El cuerpo humano es un sistema extraordinario que no solo se adapta a las circunstancias de la vida diaria, sino que también tiene la capacidad de anticipar eventos significativos. Uno de esos eventos, quizás el más trascendental de todos, es la muerte. Aunque la ciencia todavía intenta desentrañar los misterios de cómo el cuerpo percibe la cercanía de su propio final, hay evidencias que sugieren que hay señales sutiles que nos advierten sobre este destino inevitable.
La intuición del cuerpo puede manifestarse de varias maneras. Algunos estudios han sugerido que los cambios químicos y hormonales pueden hacer que las personas sientan que su vida está llegando a su fin. Las experiencias de quienes han estado presentes en el lecho de muerte de un ser querido suelen coincidir en que, en los días previos al fallecimiento, hay una transformación visible, tanto física como emocional.

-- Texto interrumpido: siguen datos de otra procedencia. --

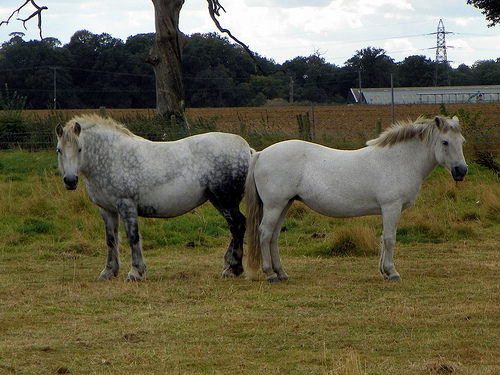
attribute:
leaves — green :
[1, 32, 499, 99]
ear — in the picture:
[70, 117, 86, 136]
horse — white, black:
[21, 70, 251, 304]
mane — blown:
[361, 107, 461, 146]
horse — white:
[238, 108, 473, 284]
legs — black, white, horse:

Una de las maneras en que el cuerpo parece «saber» que la muerte se acerca es a través del sentido del olfato. Este sentido, estrechamente vinculado a las memorias y las emociones, puede comenzar a percibir un cambio en el ambiente o, en algunos casos, en el propio cuerpo. Esto se relata con frecuencia en testimonios de personas que experimentan una conexión profunda con sus allegados en los últimos momentos.